Aucune estimation du piano n'avait été rendue publique par Bonhams, qui avait simplement évoqué «un nombre à sept chiffres, dans la fourchette basse à moyenne». Les enchères ont démarré à 1,6 million de dollars et après trois minutes, se sont conclues à 3,41 millions de dollars (avec les taxes).

Celui sur lequel Sam joue «As time goes by»

Le piano était omniprésent dans le film de 1942 dont les têtes d'affiche étaient Humphrey Bogart et Ingrid Bergman.
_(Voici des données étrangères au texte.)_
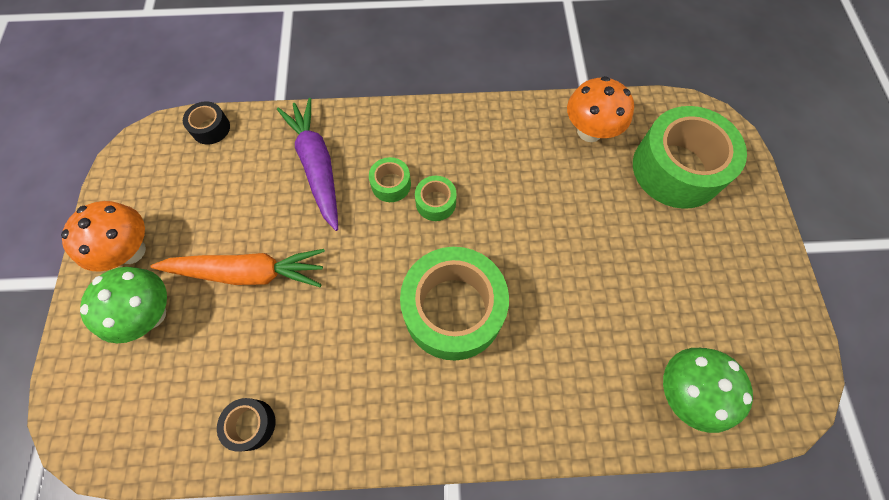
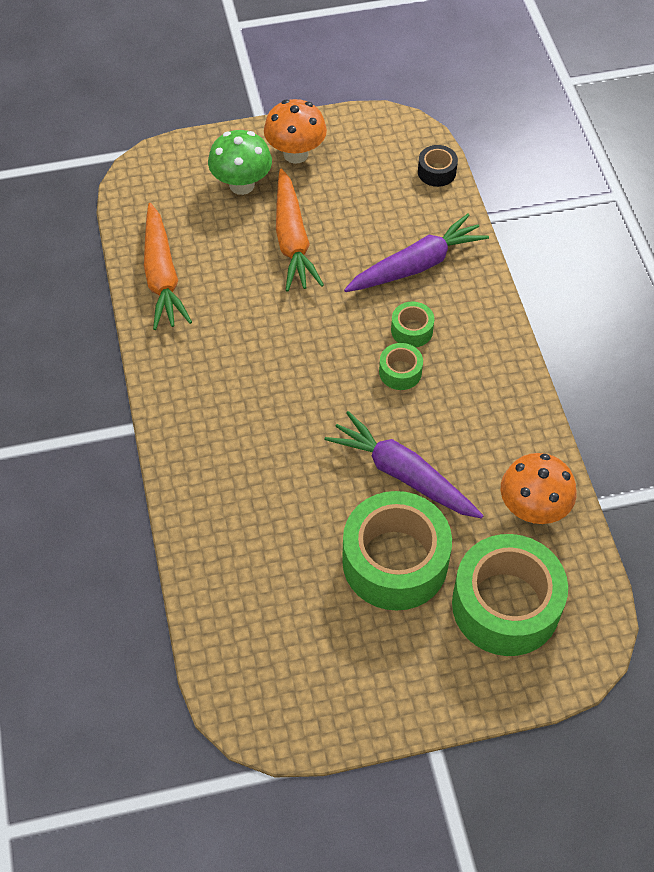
camera: 80 degrees right, 10 degrees down
black tape [217,398,275,452] -> orange carrot [144,203,192,330]
green tape [400,247,509,360] -> green tape moved to [342,491,452,611]
green mushroom [663,348,753,433] -> none
none -> purple carrot [325,411,484,518]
C'est celui sur lequel Sam, interprété par Dooley Wilson, joue notamment As time goes by, après qu'Ilsa Lund (Ingrid Bergman) lui eut demandé «Joue Sam. Joue As time goes by».

Son couvercle avait même été adapté, pour s'adapter à l'intrigue. Car c'est dans le piano qu'avaient été cachées, alors que Sam jouait, les fameuses «lettres de transit» initialement destinées à Victor Laszlo et son épouse Ilsa Lund.

«La seule façon pour que cela fonctionne, était que le couvercle ouvre de l'arrière», a expliqué la maison d'enchères, ajoutant que la solution avait été de «complètement enlever le dessus du piano, laissant la pièce fixée seulement par un crochet et un oeillet».

Un chewing-gum desséché collé sous le clavier

Probablement fabriqué en 1927, le piano n'avait que 58 touches, 30 de moins qu'un piano moderne classique. Propriété d'un dentiste de Los Angeles depuis les années 1980, il était présenté pour la première fois aux enchères, avec son tabouret, et même un chewing-gum desséché collé sous le clavier, «avec une légère trace d'empreinte digitale visible à la loupe».

Oscar du meilleur film en 1944

Casablanca, qui se passe durant la Seconde Guerre mondiale dans la ville du même nom, avait été récompensé en 1944 par l'Oscar du meilleur film. Il reste le troisième plus grand film américain de tous les temps, derrière Citizen Kane et Le Parrain selon l'American Film Institute.

Les souvenirs du film ont suscité un grand intérêt lundi, avec notamment un premier scénario intitulé «Tout le monde vient chez Rick's» adjugé 106.250 dollars (estimé entre 40.000 et 60.000 dollars) et les portes d'entrée du Rick's Café américain, le café central du film, à 115.000 dollars (estimées entre 75.000 et 100.000).